Excerpt to read:
Anyway, the two first languages I learnt to speak were Portuguese (from my mum's side) and Dutch (from my dad's side). Being surrounded by French things from living in Belgium (and going to a French kindergaten) and by English because that's the language my parents used to speak with each other, I picked both of those up fairly quickly. 
So, I'm fluent in Portuguese, Dutch (though I find it an ugly language and dislike having to speak in it. Don't mind listening too much, but speaking? Ugh), English and French and I can understand German and Spanish pretty well if people talk slowly.
I really want to learn Russian.


----------



## Murkrow (Nov 11, 2008)

I'm fluent in English and Welsh.

I've been learning French for six years, German and Latin for three years.



Vladimir Putin's LJ said:


> I really want to learn Russian.


This too.



Retsu said:


> Cornish would be awesome, as well, but there are very few people that actually speak it fluently.


Indeed it would. I'd like to know all the Goidelic and Brythonic Celtic languages, but I can't be bothered to do anything.


----------



## Music Dragon (Nov 11, 2008)

Crazy Linoone said:


> I can speak Mandarin Chinese and read Traditional Chinese very well.


Oh! Oh! 你好! 我是你爸爸!



Worst Username Ever said:


> Norwegian(first language)


"Vad kallas smarta personer i Norge?"

"Turister!"


----------



## Harlequin (Nov 11, 2008)

Recorded data:
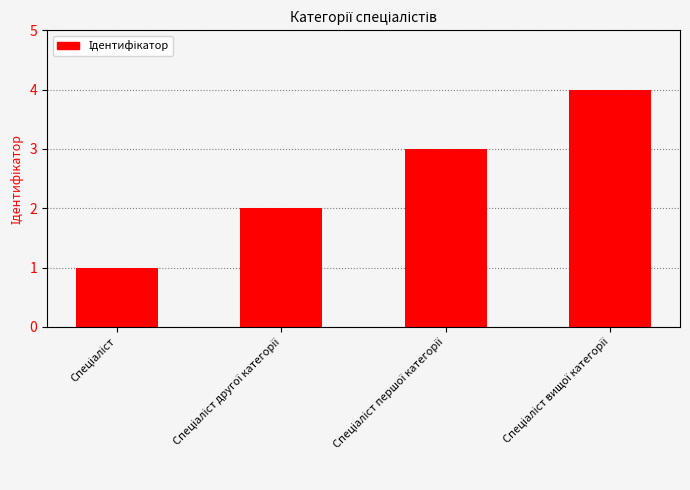

What is the maximum value shown in the chart?

4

What you need to do:
1: In the forum thread about languages, which two languages does Murkrow say they are fluent in?
2: Please pick up the forum thread about languages after its last line and continue it.
The data is separate from the forum thread about languages.

Solved tasks:
1: English and Welsh.

2:
Ew, Welsh. I used to learn it but I've forgotten nearly everything I knew. I've been studying French since I was eleven (but the first five years don't really count because we didn't learn anrything really) and I obviously speak German.

At some point in my life I'd like to be fluent in Welsh. French is probably going to be my second language, though. Hoping to do a degree using French, so.


----------



## IcySapphire (Nov 11, 2008)

I speak

English (My name is IcySapphire)-mother tongue
Spanish (Me llamo IcySapphire)-studied this for five years
Japanese (Watashi wa IcySapphire desu)-very basic conversational level


----------



## @lex (Nov 11, 2008)

I speak English, obviously, but other than that, only my first language, Swedish...

I studied Spanish for three years, but...


----------



## Dewgong (Nov 11, 2008)

English.

Studying lots of Japanese every night, I know quite a bit of grammar, I hope to completely know it by sometime, I really want to speak it fluently. :3


----------



## Not Meowth (Nov 11, 2008)

If we're talking fluency, just English and Bullshit.

EDIT: Andyay ofyay oursecay Igpay Atinlay.

I learned French and German for five and four years respectively, but packed them in for GCSE. Much as I liked them I was finding it harder and harder to grasp it all. I don't think I ever got the hang of forming the past tense in French ^^;

As for languages I know a few words/phrases in, lots.


----------



## Arcanine Lover (Nov 11, 2008)

English is, obviously, my first language. I also speak fluent Irish Gaelic and I've been learning Spanish since September.


----------



## Ayame (Nov 11, 2008)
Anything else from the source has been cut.